Tetapi, ya, sayangnya, ternyata Bapak tidak siap untuk menerima konsekuensi sebagai tokoh masyarakat. Padahal, konsekuensi bukanlah akhir dari segalanya alias kiamat dini. Lantas Bapak menggunakan jalur hukum formal, dan itu merupakan hak mutlak milik Bapak.

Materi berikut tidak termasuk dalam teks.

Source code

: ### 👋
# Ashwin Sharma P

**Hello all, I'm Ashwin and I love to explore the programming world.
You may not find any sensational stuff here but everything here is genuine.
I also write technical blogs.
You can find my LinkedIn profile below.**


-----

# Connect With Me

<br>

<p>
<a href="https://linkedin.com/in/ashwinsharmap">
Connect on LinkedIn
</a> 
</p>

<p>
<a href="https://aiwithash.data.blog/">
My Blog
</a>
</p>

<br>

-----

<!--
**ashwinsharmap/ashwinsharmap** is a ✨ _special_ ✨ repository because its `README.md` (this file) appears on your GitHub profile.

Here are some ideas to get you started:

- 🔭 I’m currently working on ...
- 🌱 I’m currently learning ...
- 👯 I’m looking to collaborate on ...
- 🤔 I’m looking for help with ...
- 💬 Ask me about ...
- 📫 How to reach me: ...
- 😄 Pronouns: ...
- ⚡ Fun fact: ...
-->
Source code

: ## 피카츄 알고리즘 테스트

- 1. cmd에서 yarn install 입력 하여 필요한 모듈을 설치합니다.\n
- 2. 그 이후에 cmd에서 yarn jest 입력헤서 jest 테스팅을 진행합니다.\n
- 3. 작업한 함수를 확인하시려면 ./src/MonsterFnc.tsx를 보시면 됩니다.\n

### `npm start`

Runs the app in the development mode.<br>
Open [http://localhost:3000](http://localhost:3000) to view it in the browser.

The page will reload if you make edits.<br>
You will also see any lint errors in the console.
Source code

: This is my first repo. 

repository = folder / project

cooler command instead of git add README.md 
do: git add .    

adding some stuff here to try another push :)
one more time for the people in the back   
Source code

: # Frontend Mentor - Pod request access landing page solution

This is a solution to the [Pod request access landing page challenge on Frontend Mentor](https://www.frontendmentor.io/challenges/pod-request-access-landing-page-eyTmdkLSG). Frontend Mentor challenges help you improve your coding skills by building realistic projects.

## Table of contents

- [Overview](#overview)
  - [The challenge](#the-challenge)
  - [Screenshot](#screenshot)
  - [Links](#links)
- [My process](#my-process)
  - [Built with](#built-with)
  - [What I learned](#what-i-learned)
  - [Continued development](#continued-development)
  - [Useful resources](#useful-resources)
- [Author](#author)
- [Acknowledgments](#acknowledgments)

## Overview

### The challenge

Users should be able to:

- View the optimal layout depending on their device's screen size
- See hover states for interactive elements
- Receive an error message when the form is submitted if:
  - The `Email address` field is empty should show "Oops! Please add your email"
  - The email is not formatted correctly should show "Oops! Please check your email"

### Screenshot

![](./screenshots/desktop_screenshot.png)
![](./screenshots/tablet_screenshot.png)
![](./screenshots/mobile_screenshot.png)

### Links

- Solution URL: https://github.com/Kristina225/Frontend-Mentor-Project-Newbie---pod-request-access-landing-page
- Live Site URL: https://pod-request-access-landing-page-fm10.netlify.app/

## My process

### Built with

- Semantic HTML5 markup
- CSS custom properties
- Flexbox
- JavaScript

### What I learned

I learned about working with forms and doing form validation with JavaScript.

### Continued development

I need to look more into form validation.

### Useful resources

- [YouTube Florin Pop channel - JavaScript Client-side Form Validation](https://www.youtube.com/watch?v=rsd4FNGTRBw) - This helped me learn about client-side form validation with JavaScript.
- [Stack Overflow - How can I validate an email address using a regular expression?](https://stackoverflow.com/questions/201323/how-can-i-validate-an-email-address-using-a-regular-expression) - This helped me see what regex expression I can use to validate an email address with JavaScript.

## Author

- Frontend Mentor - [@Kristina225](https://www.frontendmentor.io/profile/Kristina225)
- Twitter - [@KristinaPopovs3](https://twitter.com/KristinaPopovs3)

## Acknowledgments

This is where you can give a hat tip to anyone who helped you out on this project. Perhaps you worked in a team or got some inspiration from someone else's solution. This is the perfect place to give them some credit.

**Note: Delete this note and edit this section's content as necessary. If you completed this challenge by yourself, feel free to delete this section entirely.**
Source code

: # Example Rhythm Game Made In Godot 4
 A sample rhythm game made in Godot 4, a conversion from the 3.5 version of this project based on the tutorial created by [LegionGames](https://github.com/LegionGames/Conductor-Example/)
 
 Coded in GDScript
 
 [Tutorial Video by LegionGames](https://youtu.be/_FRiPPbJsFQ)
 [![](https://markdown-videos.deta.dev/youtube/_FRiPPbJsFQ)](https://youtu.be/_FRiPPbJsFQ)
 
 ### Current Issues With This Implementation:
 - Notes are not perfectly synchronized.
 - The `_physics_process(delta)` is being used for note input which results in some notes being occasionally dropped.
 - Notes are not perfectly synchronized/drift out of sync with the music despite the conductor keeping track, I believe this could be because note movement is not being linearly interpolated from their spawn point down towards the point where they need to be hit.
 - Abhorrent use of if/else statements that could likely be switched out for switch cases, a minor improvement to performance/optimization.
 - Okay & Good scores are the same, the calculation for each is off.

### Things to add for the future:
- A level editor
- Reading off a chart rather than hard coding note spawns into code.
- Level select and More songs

Tetapi (lagi) hak mutlak pun bukanlah berarti terbebas dari konsekuensi-konsekuensi selanjutnya, termasuk konsekuensi yang wajib ditanggung oleh pembuat meme itu sendiri. Kebetulan saya belum pernah membuat karikatur Bapak untuk tujuan-tujuan politis tertentu karena, bagi saya, ketokohan Bapak sangat tidak menggugah minat saya, walaupun Bapak sangat terkenal hingga di Amerika sana. Padahal, bukan satu-dua kali saya melintasi markas Bapak (Novanto Center) di Kupang.
Itu saja yang bisa saya sampaikan berkaitan dengan perkara meme Bapak. Sekali lagi, maaf, apabila pemikiran saya kurang berkenan, minimal kesan menggurui, bagi Bapak. Semoga Bapak tabah melakoni realitas hidup ini.